I worry about the realities of life. “What if” used to just be something I thought of like, “What if I won the lottery? What would I do??” But after what I’ve been through the “what if” turns into, “What if I meet someone, a friend or a future significant other...and the same thing happens all over again???”


What if I am the person who reaches out to someone when no one else will?

What if there’s happiness waiting for me but I won’t know until I look for it?

What if there are a few more years of a good life left in this old girl?

What if?


  1. Gladness and sadness -- funny how they go hand in hand -- are so intertwined.

    I too would like to hole up and am sorta holed up at the moment -- but I know it and know I can't stay here forever -- it feels safe fir the moment.

    You do come from good stock! Reminds me of Isaiah 58:6-12

  2. What a wonderful post - full of the push/pull we widows feel. You recognize how fortunate you are to have been brought up in such a giving family and now when you give - hopefully you will get. Nothing and no one could ever replace the husband you have lost but your goodness will place you where you will find happiness.

  3. That is so great. Losing my husband suddenly as well, I feel you. What I really like about what you had to say was that helping others is the best tonic for pain that we have. I will try to remember this in my darkest moments. (Still have them more than I wish I did.)Thanks.
    Sincerely, Julie Bach

  4. My husband too left for work one morning and died on the way there. I felt invincible for a long time, but then a year ago it hit and I sob whenever a semi passes me on the freeway, and want to stay here so badly for my kids. Praying for us both, that God grants us grace for one more day after another.

  5. Thank you for your comments, everyone. Once again...I wrote this last night thinking, "I'm trying to say "this" but it's not making any sense!!!" I always underestimate my widow friends...it makes sense to us. :>)

  6. Great post. I just had to get out of the house after my wife died. Never been good being alone with only my own thoughts for company. Being with others gives me prospective on my so called fucked up life.

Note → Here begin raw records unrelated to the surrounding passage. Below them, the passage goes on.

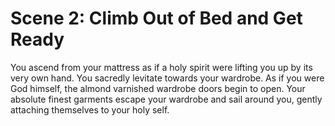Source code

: # Scene 2: Climb Out of Bed and Get Ready

You ascend from your mattress as if a holy spirit were lifting you up by its very own hand. You sacredly levitate towards your wardrobe. As if you were God himself, the almond varnished wardrobe doors begin to open. Your absolute finest garments escape your wardrobe and sail around you, gently attaching themselves to your holy self.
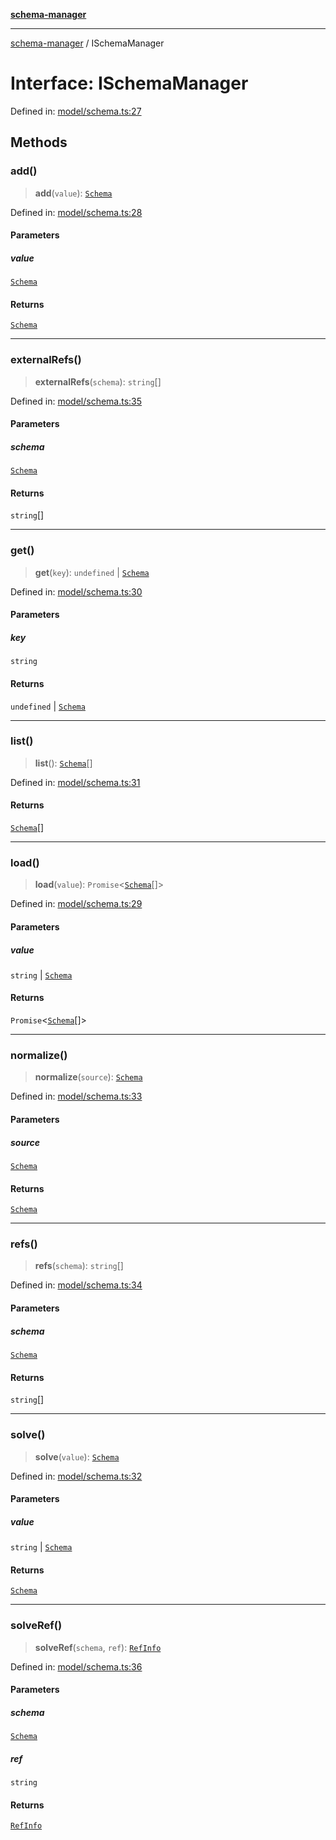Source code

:[**schema-manager**](../README.md)

***

[schema-manager](../README.md) / ISchemaManager

# Interface: ISchemaManager

Defined in: [model/schema.ts:27](https://github.com/data7expressions/schema-manager/blob/bff57ca616457cd11ff12a858d17453072d5f663/src/lib/model/schema.ts#L27)

## Methods

### add()

> **add**(`value`): [`Schema`](Schema.md)

Defined in: [model/schema.ts:28](https://github.com/data7expressions/schema-manager/blob/bff57ca616457cd11ff12a858d17453072d5f663/src/lib/model/schema.ts#L28)

#### Parameters

##### value

[`Schema`](Schema.md)

#### Returns

[`Schema`](Schema.md)

***

### externalRefs()

> **externalRefs**(`schema`): `string`[]

Defined in: [model/schema.ts:35](https://github.com/data7expressions/schema-manager/blob/bff57ca616457cd11ff12a858d17453072d5f663/src/lib/model/schema.ts#L35)

#### Parameters

##### schema

[`Schema`](Schema.md)

#### Returns

`string`[]

***

### get()

> **get**(`key`): `undefined` \| [`Schema`](Schema.md)

Defined in: [model/schema.ts:30](https://github.com/data7expressions/schema-manager/blob/bff57ca616457cd11ff12a858d17453072d5f663/src/lib/model/schema.ts#L30)

#### Parameters

##### key

`string`

#### Returns

`undefined` \| [`Schema`](Schema.md)

***

### list()

> **list**(): [`Schema`](Schema.md)[]

Defined in: [model/schema.ts:31](https://github.com/data7expressions/schema-manager/blob/bff57ca616457cd11ff12a858d17453072d5f663/src/lib/model/schema.ts#L31)

#### Returns

[`Schema`](Schema.md)[]

***

### load()

> **load**(`value`): `Promise`\<[`Schema`](Schema.md)[]\>

Defined in: [model/schema.ts:29](https://github.com/data7expressions/schema-manager/blob/bff57ca616457cd11ff12a858d17453072d5f663/src/lib/model/schema.ts#L29)

#### Parameters

##### value

`string` | [`Schema`](Schema.md)

#### Returns

`Promise`\<[`Schema`](Schema.md)[]\>

***

### normalize()

> **normalize**(`source`): [`Schema`](Schema.md)

Defined in: [model/schema.ts:33](https://github.com/data7expressions/schema-manager/blob/bff57ca616457cd11ff12a858d17453072d5f663/src/lib/model/schema.ts#L33)

#### Parameters

##### source

[`Schema`](Schema.md)

#### Returns

[`Schema`](Schema.md)

***

### refs()

> **refs**(`schema`): `string`[]

Defined in: [model/schema.ts:34](https://github.com/data7expressions/schema-manager/blob/bff57ca616457cd11ff12a858d17453072d5f663/src/lib/model/schema.ts#L34)

#### Parameters

##### schema

[`Schema`](Schema.md)

#### Returns

`string`[]

***

### solve()

> **solve**(`value`): [`Schema`](Schema.md)

Defined in: [model/schema.ts:32](https://github.com/data7expressions/schema-manager/blob/bff57ca616457cd11ff12a858d17453072d5f663/src/lib/model/schema.ts#L32)

#### Parameters

##### value

`string` | [`Schema`](Schema.md)

#### Returns

[`Schema`](Schema.md)

***

### solveRef()

> **solveRef**(`schema`, `ref`): [`RefInfo`](RefInfo.md)

Defined in: [model/schema.ts:36](https://github.com/data7expressions/schema-manager/blob/bff57ca616457cd11ff12a858d17453072d5f663/src/lib/model/schema.ts#L36)

#### Parameters

##### schema

[`Schema`](Schema.md)

##### ref

`string`

#### Returns

[`RefInfo`](RefInfo.md)
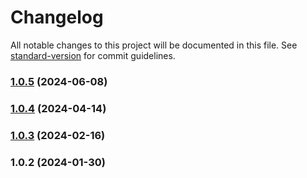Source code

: # Changelog

All notable changes to this project will be documented in this file. See [standard-version](https://github.com/conventional-changelog/standard-version) for commit guidelines.

### [1.0.5](https://github.com/data7expressions/jexp/compare/v1.0.4...v1.0.5) (2024-06-08)

### [1.0.4](https://github.com/data7expressions/jexp/compare/v1.0.3...v1.0.4) (2024-04-14)

### [1.0.3](https://github.com/data7expressions/jexp/compare/v1.0.2...v1.0.3) (2024-02-16)

### 1.0.2 (2024-01-30)
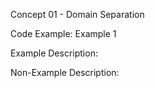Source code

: Concept 01 - Domain Separation


Code Example:
Example 1

Example Description:


Non-Example Description:


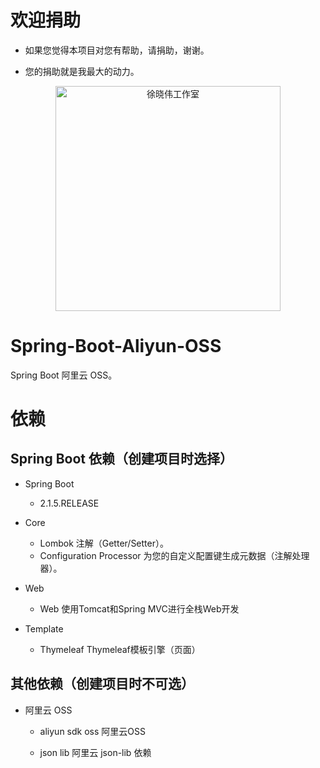 # 欢迎捐助

- 如果您觉得本项目对您有帮助，请捐助，谢谢。

- 您的捐助就是我最大的动力。

<p align=center>
  <a href="https://xuxiaowei.com.cn">
    <img src="https://img-blog.csdnimg.cn/20190522010815371.png" alt="徐晓伟工作室" width="360">
  </a>
</p>


# Spring-Boot-Aliyun-OSS
Spring Boot 阿里云 OSS。

# 依赖

## Spring Boot 依赖（创建项目时选择）

- Spring Boot
    - 2.1.5.RELEASE

- Core
    - Lombok                    注解（Getter/Setter）。
    - Configuration Processor   为您的自定义配置键生成元数据（注解处理器）。
    
- Web
    - Web                       使用Tomcat和Spring MVC进行全栈Web开发
    
- Template
	- Thymeleaf                 Thymeleaf模板引擎（页面）
    
## 其他依赖（创建项目时不可选）

- 阿里云 OSS

    - aliyun sdk oss            阿里云OSS
    
    - json lib                  阿里云 json-lib 依赖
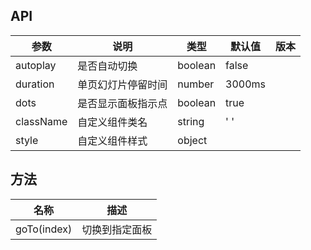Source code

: ## API

| 参数 | 说明 | 类型 | 默认值 | 版本 |
| --- | --- | --- | --- | --- |
| autoplay | 是否自动切换 | boolean | false |  |
| duration | 单页幻灯片停留时间 | number | 3000ms |
| dots | 是否显示面板指示点| boolean | true |  |
| className | 自定义组件类名 | string | ' ' |  |
| style | 自定义组件样式 | object| | |  |

## 方法

| 名称 | 描述 |
| --- | --- |
| goTo(index) | 切换到指定面板|
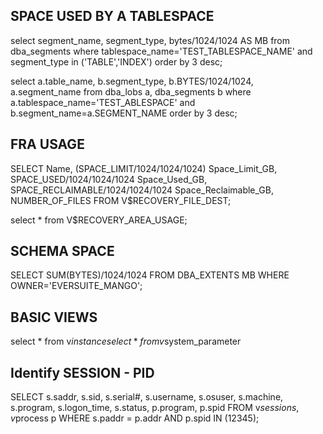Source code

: ## SPACE USED BY A TABLESPACE

select segment_name, segment_type, bytes/1024/1024 AS MB from dba_segments
where tablespace_name='TEST_TABLESPACE_NAME' and segment_type in ('TABLE','INDEX')
order by 3 desc;

select a.table_name, b.segment_type, b.BYTES/1024/1024, a.segment_name from dba_lobs a, dba_segments b
where a.tablespace_name='TEST_ABLESPACE' and b.segment_name=a.SEGMENT_NAME
order by 3 desc;


## FRA USAGE

SELECT Name, (SPACE_LIMIT/1024/1024/1024) Space_Limit_GB, SPACE_USED/1024/1024/1024 Space_Used_GB, SPACE_RECLAIMABLE/1024/1024/1024 Space_Reclaimable_GB, NUMBER_OF_FILES
FROM V$RECOVERY_FILE_DEST;

select * from V$RECOVERY_AREA_USAGE;


## SCHEMA SPACE

SELECT SUM(BYTES)/1024/1024 FROM DBA_EXTENTS MB
WHERE OWNER='EVERSUITE_MANGO';


## BASIC VIEWS

select * from v$instance
select * from v$system_parameter

## Identify SESSION - PID

SELECT  s.saddr, s.sid, s.serial#, s.username,
  s.osuser, s.machine, s.program, s.logon_time, s.status, 
  p.program, p.spid
FROM v$session s, v$process p
WHERE s.paddr = p.addr
AND p.spid IN (12345);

Plus, trying to help others makes me smile.

    - barney

  7. Yes, "it makes sense to us". (We are us.) If you know what I mean, and I think you do.
    Love that: I come from damn good people. Yes. Clearly, and you are continuing the tradition with this platform you have developed.
    Still, my overwhelming thought on reading this is a wistful..."Yeah, I used to get shit done, too...."
    Suppose that day will come again, sometime.